DOKUMENTTEXT:
+ + +

Das Wichtigste in Kürze:

1. Das europäische Gemeinschaftsrecht, besteht neben den Rechtsordnungen der Mitgliedstaaten; es ist von diesen unabhängig und eigenständig.
2. Das Gemeinschaftsrecht hat absoluten Vorrang vor nationalem Recht einschließlich Verfassungsrecht.
3. Auch die Rechtsprechung des BVerfG geht im Grundsatz ebenfalls vom Vorrang des Unionsrechts aus.
4. Das Recht der Union auszulegen, ist ausschließlich dem EuGH vorbehalten (Art. 267 AEUV).
 

Rdn 1454

 

Literaturhinweise:

s. → Rechtsmittel/Rechtsbehelfe, Allgemeines, Teil A Rdn 1289, m.w.N.

 

Rdn 1455

1.a) Die europäische Rechtsordnung, das Gemeinschaftsrecht, besteht neben den Rechtsordnungen der Mitgliedstaaten; sie ist von diesen unabhängig und eigenständig (EuGH DRsp Nr. 2006/15863 = Slg. 1964, 1251; BVerfGE NJW 1968, 348; NJW 1971, 2122). Sie besteht aus primären und sekundären Rechtsquellen.

 

Rdn 1456

Einen positiven Ausblick auf die Fortschreibung des Verfahrensrechts lässt die Entwicklung im Bereich des Unionsrechts zu. Dabei wäre es zunächst ungerecht, Deutschland als "verfahrensrechtliches Schmuddelkind" zu charakterisieren, weshalb der Anlass für ein gemeinschaftsrechtliches Regelungsbedürfnis seitens der Union in erster Linie in anderen Ländern zu verorten ist. Aufgrund seiner Vorrangstellung gewinnt das Unionsrecht aber auch immer mehr an Einfluss auf das deutsche Verfahrensrecht. Gerade durch die Charta der europäischen Grundrechte, deren Auslegung maßgeblich durch die Rechtsprechung des EGMR geprägt ist, entfalten dessen Entscheidungen nunmehr ebenso Bindungswirkung wie dies für grundrechtsbezogene Entscheidungen des EuGH bereits bislang gilt. Ein Nachholbedarf besteht bei den deutschen Gerichten bis hin zum BVerfG jedoch noch insoweit, als diesen – z.B. im Zusammenhang mit der Auslegung von Charta oder SDÜ – in der Tat Entscheidungskompetenz entzogen wird (vgl. § 1 EuGHG), wogegen erheblicher Widerstand zu spüren ist.

 

Rdn 1457

 

b) Schaubild: Gemeinschaftsrecht

 

Rdn 1458

2. Das Gemeinschaftsrecht hat absoluten Vorrang vor nationalem Recht einschließlich Verfassungsrecht (Streinz/Streinz EUV Art. 4 Rn 35), da es nur auf diese Weise Wirkung entfalten ("effet utile") und einheitlich für sämtliche Mitgliedstaaten Geltung beanspruchen kann (Satzger, Rn 12). Der Vorrang ergibt sich u.a. aus der Sanktionspflicht der Mitgliedstaaten (EuGH, Beschl. v. 21.9.1989 – Rs. 68/88 Slg. 1989, 2965). Nach Art. 325 AEUV ist der noch in Art. 209a EGV enthaltene Vorbehalt, wonach die Anwendung des Strafrechts der Mitgliedstaaten und ihre Strafrechtspflege unberührt bleiben, entfallen.

+ + +

ÜBUNGSDATEN:

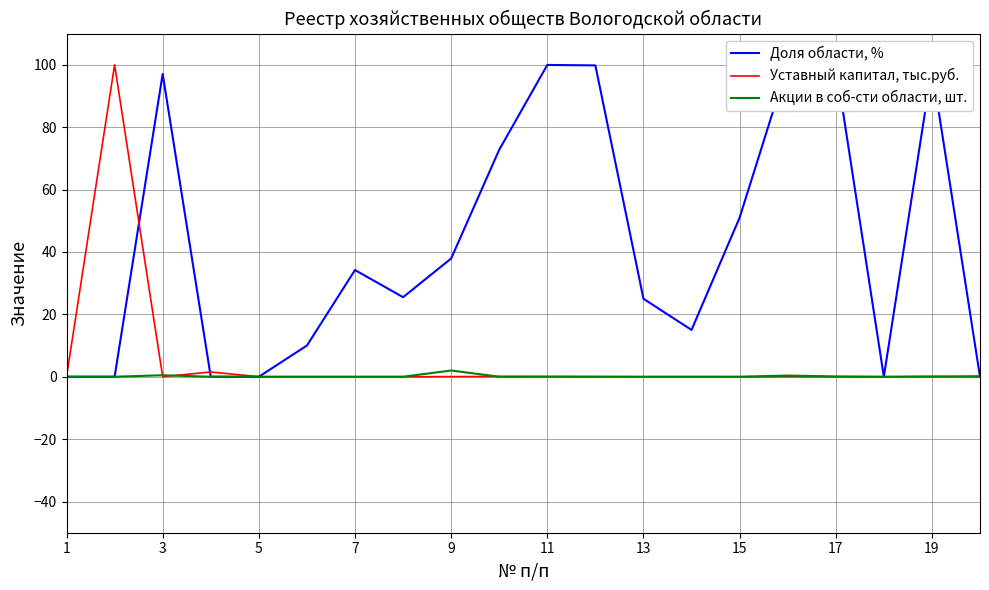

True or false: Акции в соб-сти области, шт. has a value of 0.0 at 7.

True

+ + +

AUFGABENLISTE:
a) Beantworten Sie anhand des Textes zum Gemeinschaftsrecht:
(i) Wem ist die Auslegung des Rechts der Union vorbehalten?
(ii) Aus welchen Rechtsquellen besteht die europäische Rechtsordnung?
(iii) Woraus ergibt sich der Vorrang des Gemeinschaftsrechts unter anderem?
b) Geben Sie aus dem Text zum Gemeinschaftsrecht den Abschnitt von „1. Das europäische“ bis einschließlich „vorbehalten (Art. 267 AEUV).“ wortgetreu wieder.
Maßgeblich ist hier nur der Text zum Gemeinschaftsrecht, nicht die Daten.

LÖSUNGEN:
a)
(i) Ausschließlich dem EuGH (Art. 267 AEUV).
(ii) Aus primären und sekundären Rechtsquellen.
(iii) Aus der Sanktionspflicht der Mitgliedstaaten.

b)
1. Das europäische Gemeinschaftsrecht, besteht neben den Rechtsordnungen der Mitgliedstaaten; es ist von diesen unabhängig und eigenständig.
2. Das Gemeinschaftsrecht hat absoluten Vorrang vor nationalem Recht einschließlich Verfassungsrecht.
3. Auch die Rechtsprechung des BVerfG geht im Grundsatz ebenfalls vom Vorrang des Unionsrechts aus.
4. Das Recht der Union auszulegen, ist ausschließlich dem EuGH vorbehalten (Art. 267 AEUV).